Here’s the thing. I write about what’s newsworthy. Period. I don’t have any responsibility to give the candidates equal coverage or any biases toward one of these three men who I have gotten to know over the past two weeks.
If they aren’t doing something interesting, they probably won’t end up in the blog. Which is why if anyone has gotten the short end of the stick in this space, it’s David Basu Roy. But, frankly, Basu Roy hasn’t done anything particularly newsworthy since the first few days of the campaign period. I can’t make him do interesting things. And I can only dissect his website and videos so much.
So when you’re gearing up to get all 20th century journalism and scorn me for being biased, just remember what this blog is all about.
Mitchell Sturm says:
I wish to highlight a quote: “Hadrian Mertins-Kirkwood — who is refreshingly un-MIT in person — has been checking in over at the MIT Zine blog with this report from when the presidential candidates spoke to the MITSC and these impressions from the Real USC Presidential Debate Thursday evening.”
I’m sorry, “refreshingly un-MIT in person?” I’m cringing at the ‘About the Author’ section which explains that you yourself are in MIT. MIT is a faculty that promotes active citizens to look critically at media, journalism, and ‘natural’ attributes of culture, and I cannot help but exercise that message here. I happen to know and like Hadrian, and I believe he actually represents one of the many kinds of people a program like MIT suits. What is not “MIT” about him in person? Why is that “refreshing?” Who or what is the definitively MIT person you refer to with these condescending slue of words?
I’m disappointed and largely unimpressed with the inclusion of this quote, even despite its supplementary role to the overall article. What does your personal opinion about the homogeneity of the MIT faculty have anything to do with elections, Hadrian, or the people inside and outside the MIT faculty.
The more often these small instances present a negative view on MIT and propose that all MIT persons are 1) the same, and 2) unlikable or not “refreshing” people, the more the program and its diverse student body suffers. The description of Hadrian is carelessly worded and quite offensive to all parties.
Arden Zwelling says:
Mitchell — Not sure how often you frequent this blog, but jokes like that are fairly commonplace. Just ask the kind folks from Huron, the arts and humanities council, the entire social sciences faculty, and even the Gazette. I could go on – I make fun of everyone in this space.
Lighten up.
Mitchell Sturm says:
I appreciate the reply. I do realize the small role this part played in the overall blog (joke or not), and I won’t critique the article itself or your and the Gazette’s coverage of the elections because I not only have no critique of it, but I frankly like the coverage you guys are doing and tune in as often as I can.

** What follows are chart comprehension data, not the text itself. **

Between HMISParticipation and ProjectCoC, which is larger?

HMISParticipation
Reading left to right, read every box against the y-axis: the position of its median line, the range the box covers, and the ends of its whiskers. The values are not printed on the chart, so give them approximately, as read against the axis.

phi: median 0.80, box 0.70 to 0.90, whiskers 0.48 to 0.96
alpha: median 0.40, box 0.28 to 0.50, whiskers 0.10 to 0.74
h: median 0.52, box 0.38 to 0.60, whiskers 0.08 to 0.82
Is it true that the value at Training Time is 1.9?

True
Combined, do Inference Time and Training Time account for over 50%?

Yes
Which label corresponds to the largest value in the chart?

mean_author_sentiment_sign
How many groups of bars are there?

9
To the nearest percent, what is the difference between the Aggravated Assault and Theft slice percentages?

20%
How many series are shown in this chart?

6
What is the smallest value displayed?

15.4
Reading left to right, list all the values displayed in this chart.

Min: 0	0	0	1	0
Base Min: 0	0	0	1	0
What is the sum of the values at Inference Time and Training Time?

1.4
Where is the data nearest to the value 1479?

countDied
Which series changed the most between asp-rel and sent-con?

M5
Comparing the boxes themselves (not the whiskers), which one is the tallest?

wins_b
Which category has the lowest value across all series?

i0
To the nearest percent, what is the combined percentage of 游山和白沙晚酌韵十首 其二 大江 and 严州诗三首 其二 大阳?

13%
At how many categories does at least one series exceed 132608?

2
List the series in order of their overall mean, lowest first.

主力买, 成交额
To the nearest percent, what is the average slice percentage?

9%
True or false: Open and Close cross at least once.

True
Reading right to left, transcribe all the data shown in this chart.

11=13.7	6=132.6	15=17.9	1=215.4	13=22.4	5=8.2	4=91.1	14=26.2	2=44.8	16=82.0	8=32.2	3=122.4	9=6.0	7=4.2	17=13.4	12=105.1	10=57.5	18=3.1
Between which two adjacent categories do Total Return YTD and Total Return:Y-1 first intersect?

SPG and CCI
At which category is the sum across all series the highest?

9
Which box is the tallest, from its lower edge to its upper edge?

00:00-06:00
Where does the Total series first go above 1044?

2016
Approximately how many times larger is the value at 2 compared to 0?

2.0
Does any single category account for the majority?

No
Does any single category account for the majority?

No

However, I take a serious approach in my comment above because I see first handed the how large and small (like this one) comments of this nature affect MIT and non-MIT students’ perspective of the program, especially on the first year level. I’m not definitively correct either, but I offer my critical perspective to leave the remark open for discussion.
Brent Duncan says:
This is completely off topic, but I just wanted to say that I find it really odd that your posts have more ‘likes’ than any other I’ve seen on this blog for the past two weeks.
Odd.
Sheena says:
Ha! The ethics student meets the engineering student. Spot on.
I still want (and see the value) in updating the exam bank though.
AC says:
Seems to me that if you’re going to bemoan MIT not being well-understood and lecture as though you’re an expert on it, you might want to know that MIT is a program, not a faculty. The faculty is the Faculty of Information and Media Studies (FIMS). A small mistake? Maybe. But surely not so small as to be overlooked by one of the intellgentsia of MIT with their vast knowledge of critical thinking, blah, blah, blah.
Then again, maybe I’m just tired of pompous, condescending MIT students who treat everyone else like they are stupid when it comes to media literacy. A “refreshingly un-MIT” person? Damn, is he single?